Stored data:
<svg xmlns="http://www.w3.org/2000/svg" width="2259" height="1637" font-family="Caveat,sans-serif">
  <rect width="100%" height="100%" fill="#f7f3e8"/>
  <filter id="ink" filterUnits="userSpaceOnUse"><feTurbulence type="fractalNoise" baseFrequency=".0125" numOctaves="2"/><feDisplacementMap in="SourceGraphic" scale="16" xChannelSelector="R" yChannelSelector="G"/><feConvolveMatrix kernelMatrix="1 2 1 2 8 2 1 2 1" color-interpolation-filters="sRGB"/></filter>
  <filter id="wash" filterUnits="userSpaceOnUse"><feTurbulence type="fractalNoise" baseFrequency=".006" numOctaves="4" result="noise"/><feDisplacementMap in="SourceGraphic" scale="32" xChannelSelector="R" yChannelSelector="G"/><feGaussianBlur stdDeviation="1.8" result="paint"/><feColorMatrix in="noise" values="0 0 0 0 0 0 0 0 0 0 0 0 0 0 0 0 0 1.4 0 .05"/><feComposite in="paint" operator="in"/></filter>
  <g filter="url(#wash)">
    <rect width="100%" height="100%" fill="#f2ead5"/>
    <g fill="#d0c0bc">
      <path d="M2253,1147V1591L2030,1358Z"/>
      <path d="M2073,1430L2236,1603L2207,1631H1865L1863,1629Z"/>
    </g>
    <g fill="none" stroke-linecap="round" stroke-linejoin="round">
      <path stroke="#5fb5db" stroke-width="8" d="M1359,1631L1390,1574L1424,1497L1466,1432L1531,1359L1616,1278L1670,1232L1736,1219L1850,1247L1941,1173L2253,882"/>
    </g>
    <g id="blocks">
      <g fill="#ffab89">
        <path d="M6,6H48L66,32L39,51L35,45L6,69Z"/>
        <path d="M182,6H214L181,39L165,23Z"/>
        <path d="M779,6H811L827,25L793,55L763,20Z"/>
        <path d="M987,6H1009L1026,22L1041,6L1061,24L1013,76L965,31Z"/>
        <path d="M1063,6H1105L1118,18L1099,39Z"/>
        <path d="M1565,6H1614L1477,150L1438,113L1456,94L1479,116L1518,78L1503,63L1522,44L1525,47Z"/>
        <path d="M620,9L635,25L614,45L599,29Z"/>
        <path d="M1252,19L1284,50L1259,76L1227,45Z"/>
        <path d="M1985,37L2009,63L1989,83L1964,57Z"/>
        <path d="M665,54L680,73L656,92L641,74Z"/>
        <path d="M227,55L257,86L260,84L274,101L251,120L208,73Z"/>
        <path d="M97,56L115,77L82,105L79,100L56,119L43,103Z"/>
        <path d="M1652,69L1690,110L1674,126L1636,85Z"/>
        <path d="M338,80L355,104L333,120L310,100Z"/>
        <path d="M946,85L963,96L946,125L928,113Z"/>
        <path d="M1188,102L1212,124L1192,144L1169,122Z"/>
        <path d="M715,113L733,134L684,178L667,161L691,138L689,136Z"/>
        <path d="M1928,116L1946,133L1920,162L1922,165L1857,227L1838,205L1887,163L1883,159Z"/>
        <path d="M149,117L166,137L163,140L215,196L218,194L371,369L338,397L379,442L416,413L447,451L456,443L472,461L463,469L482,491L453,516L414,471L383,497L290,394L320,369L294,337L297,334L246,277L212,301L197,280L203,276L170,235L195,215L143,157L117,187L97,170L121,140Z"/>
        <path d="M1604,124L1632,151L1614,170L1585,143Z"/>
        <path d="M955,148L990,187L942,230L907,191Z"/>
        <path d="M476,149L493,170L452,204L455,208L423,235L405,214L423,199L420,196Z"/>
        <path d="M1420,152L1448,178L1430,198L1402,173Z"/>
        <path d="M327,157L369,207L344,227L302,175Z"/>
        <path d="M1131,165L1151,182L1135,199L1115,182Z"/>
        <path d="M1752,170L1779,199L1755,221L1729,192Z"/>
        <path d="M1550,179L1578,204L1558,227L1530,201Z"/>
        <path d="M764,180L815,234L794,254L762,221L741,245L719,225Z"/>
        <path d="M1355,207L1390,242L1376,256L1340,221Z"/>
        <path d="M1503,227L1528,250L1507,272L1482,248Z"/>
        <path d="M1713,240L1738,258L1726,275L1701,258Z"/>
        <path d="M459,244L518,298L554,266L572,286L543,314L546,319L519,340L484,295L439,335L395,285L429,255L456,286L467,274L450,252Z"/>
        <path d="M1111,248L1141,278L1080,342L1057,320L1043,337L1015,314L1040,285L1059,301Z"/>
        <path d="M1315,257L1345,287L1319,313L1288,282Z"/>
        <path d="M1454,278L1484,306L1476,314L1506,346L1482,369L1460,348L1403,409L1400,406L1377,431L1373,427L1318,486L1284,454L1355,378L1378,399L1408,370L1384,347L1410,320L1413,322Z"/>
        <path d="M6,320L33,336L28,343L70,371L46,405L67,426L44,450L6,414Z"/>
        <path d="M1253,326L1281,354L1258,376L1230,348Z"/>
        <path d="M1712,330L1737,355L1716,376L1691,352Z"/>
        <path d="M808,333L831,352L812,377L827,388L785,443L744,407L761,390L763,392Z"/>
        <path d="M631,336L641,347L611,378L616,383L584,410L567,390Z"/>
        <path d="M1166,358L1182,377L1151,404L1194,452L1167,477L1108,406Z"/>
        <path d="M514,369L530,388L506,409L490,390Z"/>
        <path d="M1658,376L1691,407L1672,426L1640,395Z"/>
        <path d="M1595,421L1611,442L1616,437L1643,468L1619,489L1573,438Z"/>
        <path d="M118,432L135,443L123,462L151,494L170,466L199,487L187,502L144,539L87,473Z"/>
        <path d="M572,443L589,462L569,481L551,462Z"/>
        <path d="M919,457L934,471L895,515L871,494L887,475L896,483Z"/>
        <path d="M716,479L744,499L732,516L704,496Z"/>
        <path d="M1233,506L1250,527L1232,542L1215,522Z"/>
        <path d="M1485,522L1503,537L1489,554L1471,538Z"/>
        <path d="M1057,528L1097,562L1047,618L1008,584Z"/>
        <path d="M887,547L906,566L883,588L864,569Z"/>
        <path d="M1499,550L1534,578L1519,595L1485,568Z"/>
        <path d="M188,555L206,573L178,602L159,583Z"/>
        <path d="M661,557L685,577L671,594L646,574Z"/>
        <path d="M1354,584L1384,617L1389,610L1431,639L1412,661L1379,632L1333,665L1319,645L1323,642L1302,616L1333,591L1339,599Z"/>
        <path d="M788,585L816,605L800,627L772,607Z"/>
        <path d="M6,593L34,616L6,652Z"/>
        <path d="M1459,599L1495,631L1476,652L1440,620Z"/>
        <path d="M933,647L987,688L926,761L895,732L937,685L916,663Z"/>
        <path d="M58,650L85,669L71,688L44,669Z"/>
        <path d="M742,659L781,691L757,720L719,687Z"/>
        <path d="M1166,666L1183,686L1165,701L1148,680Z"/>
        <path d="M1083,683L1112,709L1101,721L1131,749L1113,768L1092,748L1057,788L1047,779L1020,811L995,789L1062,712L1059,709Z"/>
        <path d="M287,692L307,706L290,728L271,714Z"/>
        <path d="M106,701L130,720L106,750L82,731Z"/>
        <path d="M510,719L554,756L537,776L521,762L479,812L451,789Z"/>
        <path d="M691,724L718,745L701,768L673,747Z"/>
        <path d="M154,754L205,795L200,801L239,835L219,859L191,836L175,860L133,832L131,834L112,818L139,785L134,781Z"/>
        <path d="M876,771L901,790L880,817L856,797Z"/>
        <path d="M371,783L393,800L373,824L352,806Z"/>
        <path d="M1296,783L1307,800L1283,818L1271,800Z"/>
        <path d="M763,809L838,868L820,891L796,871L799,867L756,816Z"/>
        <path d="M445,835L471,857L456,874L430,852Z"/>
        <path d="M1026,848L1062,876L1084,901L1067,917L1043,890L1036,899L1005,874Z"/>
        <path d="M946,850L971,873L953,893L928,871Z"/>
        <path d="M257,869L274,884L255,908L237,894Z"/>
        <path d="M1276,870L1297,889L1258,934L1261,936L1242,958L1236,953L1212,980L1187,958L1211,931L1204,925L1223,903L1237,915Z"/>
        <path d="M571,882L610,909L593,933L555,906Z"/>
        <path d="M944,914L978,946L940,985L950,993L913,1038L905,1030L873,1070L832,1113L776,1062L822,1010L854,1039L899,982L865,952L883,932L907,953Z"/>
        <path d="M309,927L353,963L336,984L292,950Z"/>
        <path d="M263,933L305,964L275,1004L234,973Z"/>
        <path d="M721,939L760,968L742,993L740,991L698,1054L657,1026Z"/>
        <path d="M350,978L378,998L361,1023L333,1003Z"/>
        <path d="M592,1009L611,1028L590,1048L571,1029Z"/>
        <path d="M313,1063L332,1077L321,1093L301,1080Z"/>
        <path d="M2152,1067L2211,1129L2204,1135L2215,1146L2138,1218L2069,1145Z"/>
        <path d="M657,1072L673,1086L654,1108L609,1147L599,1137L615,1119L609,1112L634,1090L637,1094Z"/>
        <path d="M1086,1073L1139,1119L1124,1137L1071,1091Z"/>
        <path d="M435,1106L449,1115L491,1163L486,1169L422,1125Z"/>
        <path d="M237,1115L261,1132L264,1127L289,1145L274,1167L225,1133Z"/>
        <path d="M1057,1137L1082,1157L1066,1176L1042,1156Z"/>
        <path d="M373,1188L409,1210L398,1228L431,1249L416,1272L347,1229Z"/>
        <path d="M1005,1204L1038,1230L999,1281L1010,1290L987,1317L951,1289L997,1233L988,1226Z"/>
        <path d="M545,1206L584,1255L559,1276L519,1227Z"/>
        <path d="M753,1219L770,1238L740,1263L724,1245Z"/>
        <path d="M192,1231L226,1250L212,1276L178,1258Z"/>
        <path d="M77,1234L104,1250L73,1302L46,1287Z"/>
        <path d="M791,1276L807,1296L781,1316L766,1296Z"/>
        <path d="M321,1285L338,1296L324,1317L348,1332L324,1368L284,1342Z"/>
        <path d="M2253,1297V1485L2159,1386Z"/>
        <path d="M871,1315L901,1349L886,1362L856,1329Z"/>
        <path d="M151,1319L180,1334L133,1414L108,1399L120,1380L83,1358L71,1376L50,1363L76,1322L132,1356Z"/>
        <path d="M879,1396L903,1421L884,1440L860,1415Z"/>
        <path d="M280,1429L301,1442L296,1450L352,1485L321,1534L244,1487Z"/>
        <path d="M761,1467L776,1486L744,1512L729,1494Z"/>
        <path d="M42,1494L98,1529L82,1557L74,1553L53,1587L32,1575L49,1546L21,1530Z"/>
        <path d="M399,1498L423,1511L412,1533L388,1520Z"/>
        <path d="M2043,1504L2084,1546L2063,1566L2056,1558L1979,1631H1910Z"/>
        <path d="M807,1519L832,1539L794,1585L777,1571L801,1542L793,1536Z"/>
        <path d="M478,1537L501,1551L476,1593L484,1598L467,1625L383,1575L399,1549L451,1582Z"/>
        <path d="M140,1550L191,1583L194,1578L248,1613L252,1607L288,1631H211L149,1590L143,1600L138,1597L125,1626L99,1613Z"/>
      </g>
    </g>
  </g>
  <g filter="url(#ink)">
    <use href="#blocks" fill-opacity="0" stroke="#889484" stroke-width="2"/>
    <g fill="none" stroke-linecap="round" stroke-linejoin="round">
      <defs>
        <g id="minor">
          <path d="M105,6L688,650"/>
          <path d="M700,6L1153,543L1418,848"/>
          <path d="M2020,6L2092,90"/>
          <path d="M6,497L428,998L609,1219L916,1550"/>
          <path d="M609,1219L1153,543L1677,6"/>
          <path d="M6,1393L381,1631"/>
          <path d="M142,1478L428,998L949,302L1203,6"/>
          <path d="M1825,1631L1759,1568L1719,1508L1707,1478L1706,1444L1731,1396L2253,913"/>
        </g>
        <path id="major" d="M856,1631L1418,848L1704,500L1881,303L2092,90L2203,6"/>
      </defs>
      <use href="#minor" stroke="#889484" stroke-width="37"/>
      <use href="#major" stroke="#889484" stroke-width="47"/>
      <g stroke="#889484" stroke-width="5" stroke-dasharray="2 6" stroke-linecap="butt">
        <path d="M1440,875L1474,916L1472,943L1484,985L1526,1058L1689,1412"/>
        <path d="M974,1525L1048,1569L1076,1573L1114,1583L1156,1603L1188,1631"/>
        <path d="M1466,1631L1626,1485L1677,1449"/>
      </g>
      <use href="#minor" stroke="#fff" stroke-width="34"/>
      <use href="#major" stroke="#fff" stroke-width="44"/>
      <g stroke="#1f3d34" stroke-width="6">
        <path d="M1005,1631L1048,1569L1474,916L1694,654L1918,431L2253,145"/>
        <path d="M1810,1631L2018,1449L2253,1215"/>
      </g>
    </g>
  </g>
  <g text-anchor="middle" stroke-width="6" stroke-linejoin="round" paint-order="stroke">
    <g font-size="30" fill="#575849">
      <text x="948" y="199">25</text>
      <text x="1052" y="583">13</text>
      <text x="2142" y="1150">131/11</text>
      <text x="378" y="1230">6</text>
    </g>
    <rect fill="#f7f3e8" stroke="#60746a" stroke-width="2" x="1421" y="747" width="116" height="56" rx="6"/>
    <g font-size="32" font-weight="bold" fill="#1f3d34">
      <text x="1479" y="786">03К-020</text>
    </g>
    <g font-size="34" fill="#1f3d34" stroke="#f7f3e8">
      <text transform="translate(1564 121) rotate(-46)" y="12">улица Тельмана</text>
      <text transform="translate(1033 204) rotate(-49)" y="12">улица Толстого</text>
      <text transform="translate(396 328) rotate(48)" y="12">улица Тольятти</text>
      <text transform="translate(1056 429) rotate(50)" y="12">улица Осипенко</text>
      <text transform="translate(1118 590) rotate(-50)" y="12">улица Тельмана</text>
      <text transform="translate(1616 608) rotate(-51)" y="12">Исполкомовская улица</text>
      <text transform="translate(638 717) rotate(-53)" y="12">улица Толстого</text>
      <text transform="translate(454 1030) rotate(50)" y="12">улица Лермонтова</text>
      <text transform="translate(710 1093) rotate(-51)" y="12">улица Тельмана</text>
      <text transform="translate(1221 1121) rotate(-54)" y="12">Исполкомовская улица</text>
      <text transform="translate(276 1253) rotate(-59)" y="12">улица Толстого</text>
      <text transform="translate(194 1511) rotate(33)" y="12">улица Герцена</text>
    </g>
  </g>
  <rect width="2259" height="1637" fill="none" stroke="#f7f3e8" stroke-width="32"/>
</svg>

WHAT YOU ARE ASKED TO DO.
Wherever the word "size" occurs in the data, copy that whole line.

SOLUTION FOR THIS PROBLEM.
    <g font-size="30" fill="#575849">
    <g font-size="32" font-weight="bold" fill="#1f3d34">
    <g font-size="34" fill="#1f3d34" stroke="#f7f3e8">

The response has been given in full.